#### [What you have to do]
Here are some entries. Repeat all of them exactly.

#### [Data records]
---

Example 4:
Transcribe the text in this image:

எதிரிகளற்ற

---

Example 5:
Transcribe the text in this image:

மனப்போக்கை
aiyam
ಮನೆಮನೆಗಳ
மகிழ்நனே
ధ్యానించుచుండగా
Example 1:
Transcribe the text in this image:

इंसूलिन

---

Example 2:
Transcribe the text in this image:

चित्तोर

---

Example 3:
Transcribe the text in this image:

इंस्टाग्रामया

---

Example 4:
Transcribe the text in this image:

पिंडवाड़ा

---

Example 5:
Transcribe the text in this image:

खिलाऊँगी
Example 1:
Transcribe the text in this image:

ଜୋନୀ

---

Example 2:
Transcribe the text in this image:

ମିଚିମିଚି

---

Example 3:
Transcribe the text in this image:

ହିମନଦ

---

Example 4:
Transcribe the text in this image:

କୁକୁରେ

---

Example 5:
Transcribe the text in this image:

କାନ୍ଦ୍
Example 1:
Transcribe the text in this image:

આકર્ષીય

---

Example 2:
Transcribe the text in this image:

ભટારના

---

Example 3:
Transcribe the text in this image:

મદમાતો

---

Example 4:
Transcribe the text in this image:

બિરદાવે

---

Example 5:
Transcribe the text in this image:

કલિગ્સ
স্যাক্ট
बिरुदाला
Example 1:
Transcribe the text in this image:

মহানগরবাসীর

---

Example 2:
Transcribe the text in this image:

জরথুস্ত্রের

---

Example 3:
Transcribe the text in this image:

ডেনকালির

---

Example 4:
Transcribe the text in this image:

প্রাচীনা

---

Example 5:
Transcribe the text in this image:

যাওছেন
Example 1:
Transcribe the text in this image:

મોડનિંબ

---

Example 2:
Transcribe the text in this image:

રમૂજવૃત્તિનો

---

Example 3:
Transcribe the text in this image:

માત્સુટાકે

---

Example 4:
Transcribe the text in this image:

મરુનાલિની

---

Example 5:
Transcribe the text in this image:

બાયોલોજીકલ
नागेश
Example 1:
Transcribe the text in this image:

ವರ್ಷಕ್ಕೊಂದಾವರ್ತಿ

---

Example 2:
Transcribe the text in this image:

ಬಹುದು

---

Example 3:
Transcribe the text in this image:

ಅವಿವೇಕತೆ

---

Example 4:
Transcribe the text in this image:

#### [Problem solution]
---

Example 4:
Transcribe the text in this image:

எதிரிகளற்ற

---

Example 5:
Transcribe the text in this image:

மனப்போக்கை
aiyam
ಮನೆಮನೆಗಳ
மகிழ்நனே
ధ్యానించుచుండగా
Example 1:
Transcribe the text in this image:

इंसूलिन

---

Example 2:
Transcribe the text in this image:

चित्तोर

---

Example 3:
Transcribe the text in this image:

इंस्टाग्रामया

---

Example 4:
Transcribe the text in this image:

पिंडवाड़ा

---

Example 5:
Transcribe the text in this image:

खिलाऊँगी
Example 1:
Transcribe the text in this image:

ଜୋନୀ

---

Example 2:
Transcribe the text in this image:

ମିଚିମିଚି

---

Example 3:
Transcribe the text in this image:

ହିମନଦ

---

Example 4:
Transcribe the text in this image:

କୁକୁରେ

---

Example 5:
Transcribe the text in this image:

କାନ୍ଦ୍
Example 1:
Transcribe the text in this image:

આકર્ષીય

---

Example 2:
Transcribe the text in this image:

ભટારના

---

Example 3:
Transcribe the text in this image:

મદમાતો

---

Example 4:
Transcribe the text in this image:

બિરદાવે

---

Example 5:
Transcribe the text in this image:

કલિગ્સ
স্যাক্ট
बिरुदाला
Example 1:
Transcribe the text in this image:

মহানগরবাসীর

---

Example 2:
Transcribe the text in this image:

জরথুস্ত্রের

---

Example 3:
Transcribe the text in this image:

ডেনকালির

---

Example 4:
Transcribe the text in this image:

প্রাচীনা

---

Example 5:
Transcribe the text in this image:

যাওছেন
Example 1:
Transcribe the text in this image:

મોડનિંબ

---

Example 2:
Transcribe the text in this image:

રમૂજવૃત્તિનો

---

Example 3:
Transcribe the text in this image:

માત્સુટાકે

---

Example 4:
Transcribe the text in this image:

મરુનાલિની

---

Example 5:
Transcribe the text in this image:

બાયોલોજીકલ
नागेश
Example 1:
Transcribe the text in this image:

ವರ್ಷಕ್ಕೊಂದಾವರ್ತಿ

---

Example 2:
Transcribe the text in this image:

ಬಹುದು

---

Example 3:
Transcribe the text in this image:

ಅವಿವೇಕತೆ

---

Example 4:
Transcribe the text in this image:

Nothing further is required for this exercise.